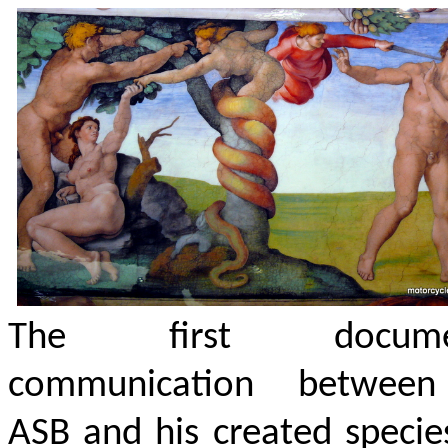
The first docume
communication betwee
ASB and his created speci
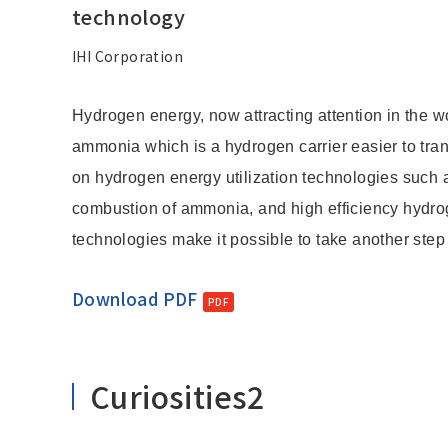
Change
technology
Location
IHI Corporation
Hydrogen energy, now attracting attention in the wo
Currently Using The English Site.
ammonia which is a hydrogen carrier easier to tra
on hydrogen energy utilization technologies such 
combustion of ammonia, and high efficiency hydro
technologies make it possible to take another step
Download PDF
Curiosities2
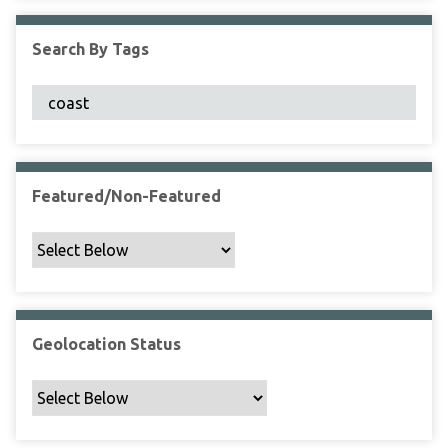
F
i
Search By Tags
e
l
d
s
"
:
1
Featured/Non-Featured
Geolocation Status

## The task
Copy out the text of every line above with no changes, and leave the pictures out.

## Answer space
The first docume
communication betwee
ASB and his created speci
Change
technology
Location
IHI Corporation
Hydrogen energy, now attracting attention in the wo
Currently Using The English Site.
ammonia which is a hydrogen carrier easier to tra
on hydrogen energy utilization technologies such 
combustion of ammonia, and high efficiency hydro
technologies make it possible to take another step
Download PDF
Curiosities2
F
i
Search By Tags
e
l
d
s
"
:
1
Featured/Non-Featured
Geolocation Status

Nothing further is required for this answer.